Lastly, there is the curse of wealth in natural resources: In an ethnically unstable country that is rich in one or several resources such as oil, diamonds, metals, cocoa etc. the dominant ethnic groups will try to control those resources and the income they provide; civil war will frequently be the result (see Figure 2c at right).
We can conclude that a poor, ethnically unstable country with a weak political system and a stagnating economy, but an interesting resource endowment has little chance to escape a series of civil wars as long as these conditions prevail. The two dominant variables in this equation of horrors are ethnic instability and weakness of political institutions(5).
What to do about this problem has been widely discussed. Some authors recommended partitioning of ethnically unstable countries. Partition has in fact been successful in preventing potentially violent ethnic conflicts to erupt. Recent examples are the break-up of the Soviet Union and of Czechoslovakia. However, partition has been much less successful once violent conflict has erupted, as the list in Annex 1 shows.
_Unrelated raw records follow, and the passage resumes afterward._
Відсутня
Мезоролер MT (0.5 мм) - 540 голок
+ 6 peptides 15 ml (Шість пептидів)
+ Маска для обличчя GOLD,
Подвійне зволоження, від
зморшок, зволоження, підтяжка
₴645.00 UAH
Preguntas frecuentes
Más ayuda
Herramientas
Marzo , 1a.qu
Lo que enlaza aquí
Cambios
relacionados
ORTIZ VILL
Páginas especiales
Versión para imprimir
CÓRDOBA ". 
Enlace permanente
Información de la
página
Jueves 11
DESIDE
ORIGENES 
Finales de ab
It appears that partition as a result of war tends to let important issues unresolved, such as the rights of minorities or the control of disputed areas and natural resources, and these unresolved issues frequently lead to renewed conflict.
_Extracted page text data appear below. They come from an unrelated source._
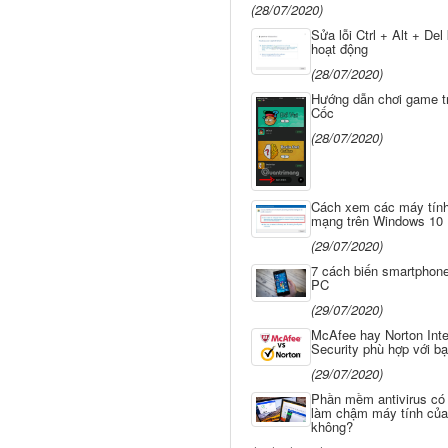
(28/07/2020)
Sửa lỗi Ctrl + Alt + Del
hoạt động
(28/07/2020)
Hướng dẫn chơi game t
Cốc
(28/07/2020)
Cách xem các máy tính
mạng trên Windows 10
(29/07/2020)
7 cách biến smartphon
PC
(29/07/2020)
McAfee hay Norton Inte
Security phù hợp với b
(29/07/2020)
Phần mềm antivirus có
làm chậm máy tính của
không?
(3) For our purpose, the South includes in addition to the southern hemisphere, North Africa, most of Asia, the newly independent parts of the former Soviet Union except Russia and the Baltic States, and in America everything south of the Rio Grande. Conversely, the North includes Australia, New Zealand, Israel, Japan and some of the Asian Tigers.
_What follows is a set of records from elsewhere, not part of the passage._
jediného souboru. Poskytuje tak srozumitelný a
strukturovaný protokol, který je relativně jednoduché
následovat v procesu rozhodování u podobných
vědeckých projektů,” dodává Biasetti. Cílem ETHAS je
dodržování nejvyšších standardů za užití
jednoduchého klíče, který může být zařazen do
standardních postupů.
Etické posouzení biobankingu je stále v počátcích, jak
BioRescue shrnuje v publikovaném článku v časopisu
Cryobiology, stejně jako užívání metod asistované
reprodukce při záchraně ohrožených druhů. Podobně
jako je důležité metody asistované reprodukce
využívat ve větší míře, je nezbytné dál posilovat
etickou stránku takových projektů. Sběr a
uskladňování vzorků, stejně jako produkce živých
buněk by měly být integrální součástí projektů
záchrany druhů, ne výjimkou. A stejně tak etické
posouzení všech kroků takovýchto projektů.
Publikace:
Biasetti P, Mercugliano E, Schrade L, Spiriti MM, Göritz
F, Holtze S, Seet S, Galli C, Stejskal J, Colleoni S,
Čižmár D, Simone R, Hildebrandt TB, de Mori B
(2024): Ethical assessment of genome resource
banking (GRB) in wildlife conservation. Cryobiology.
(4) See the list of papers in Appendix 3. Bibliography
(5) In one of their papers (“Greed and Grievance in Civil War”, October 2001) Collier and Hoeffler argue that rebellion leading to civil war is mainly caused by greed combined with an opportunity for enrichment. This is not necessarily in contradiction with our conclusion, but it is a somewhat narrow interpretation of the data underlying the figures in Appendix 2. Similarly, Collier et al. argue in their latest and major publication (“Breaking the Conflict Trap; Civil War and Development Policy”, Washington D.C. 2003) that civil war is largely caused by economic issues. However, their analysis is based on a subset of only 52 wars.